Data section>
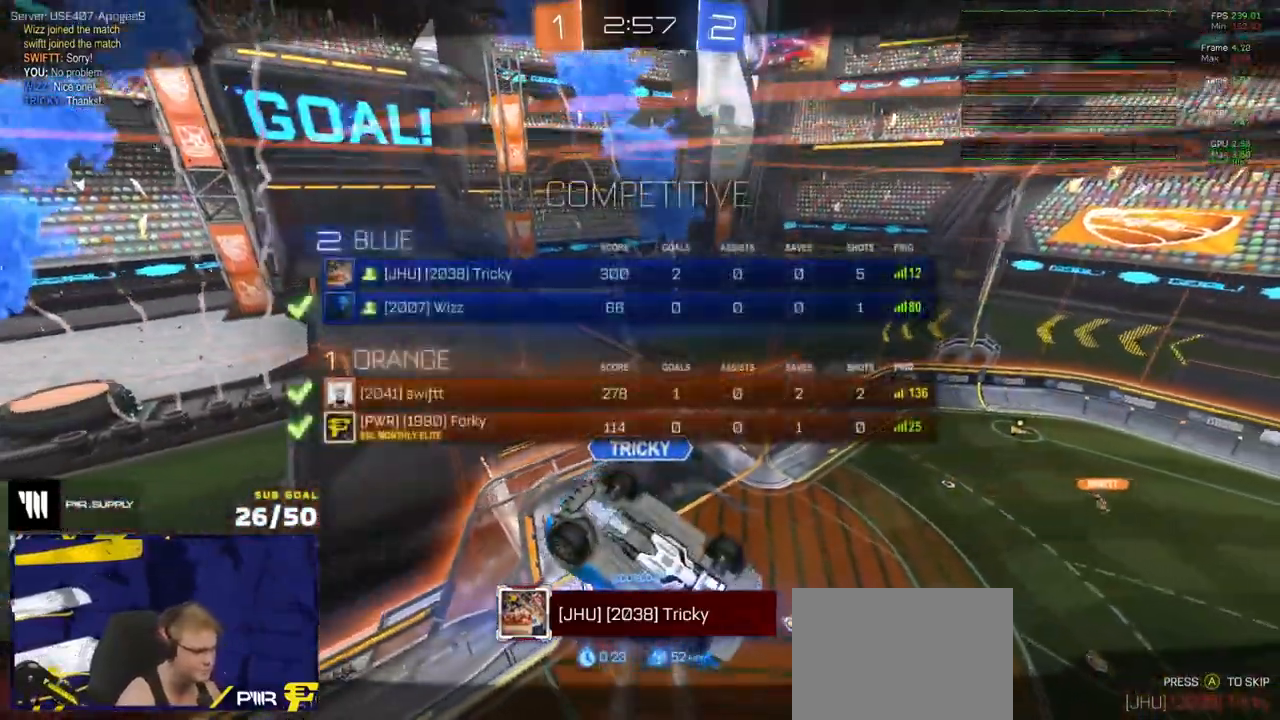
{"buttons": ["R2"], "left_stick": "center", "right_stick": "center", "events": []}
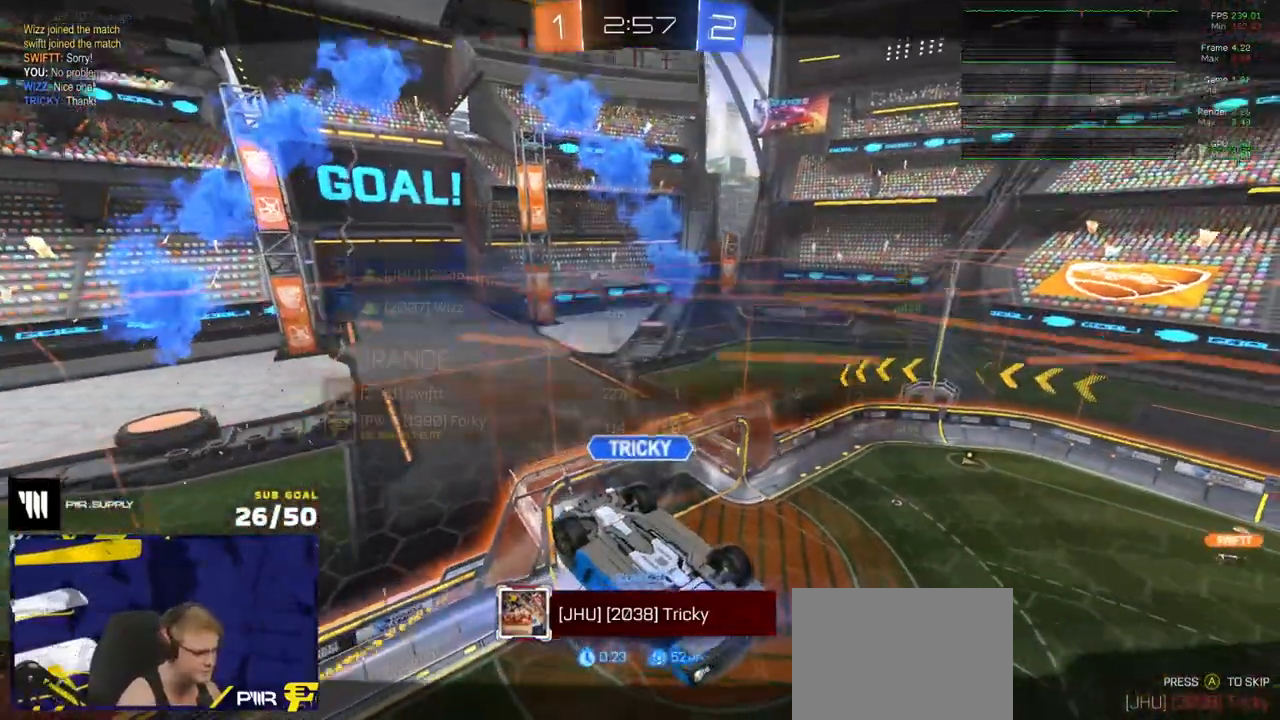
{"buttons": ["R2"], "left_stick": "center", "right_stick": "center", "events": []}
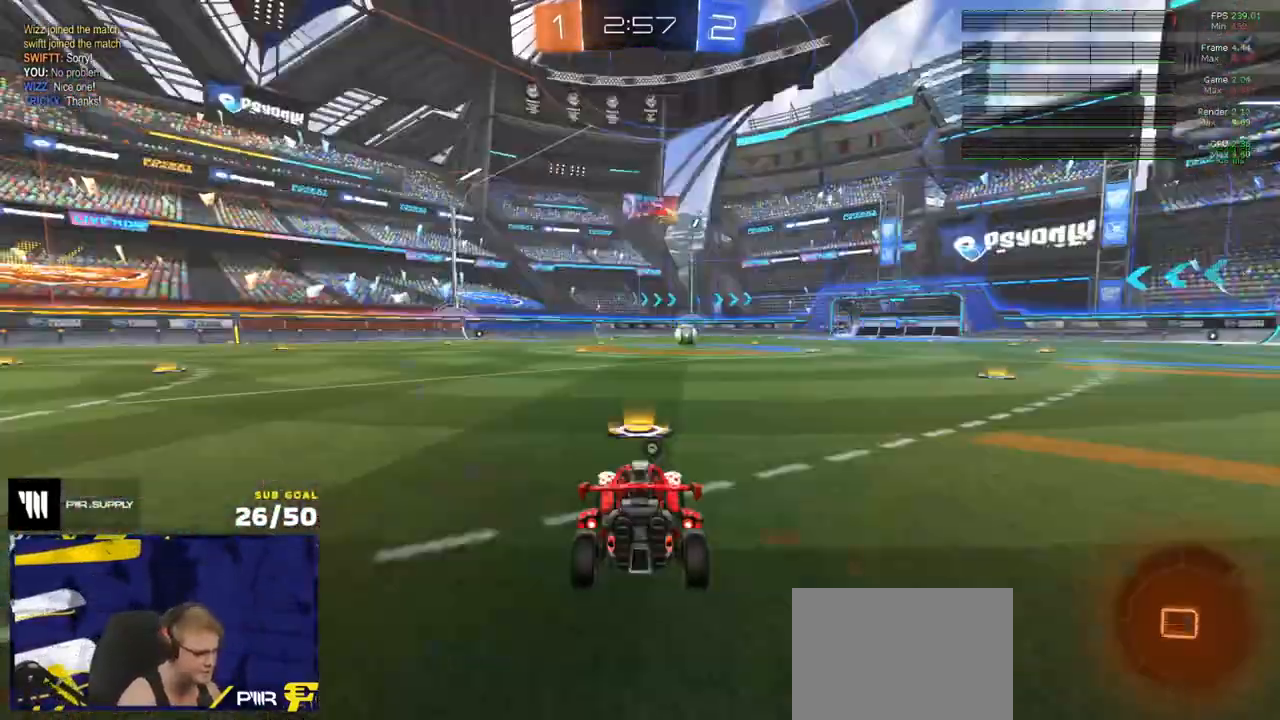
{"buttons": ["R2"], "left_stick": "center", "right_stick": "center", "events": [[183, "Y", "down"], [283, "Y", "up"], [333, "Y", "down"], [400, "Y", "up"]]}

Problem description> Reproduce the listing exactly. The pictures are to be omitted.

Finished task>
{"buttons": ["R2"], "left_stick": "center", "right_stick": "center", "events": []}
{"buttons": ["R2"], "left_stick": "center", "right_stick": "center", "events": []}
{"buttons": ["R2"], "left_stick": "center", "right_stick": "center", "events": [[183, "Y", "down"], [283, "Y", "up"], [333, "Y", "down"], [400, "Y", "up"]]}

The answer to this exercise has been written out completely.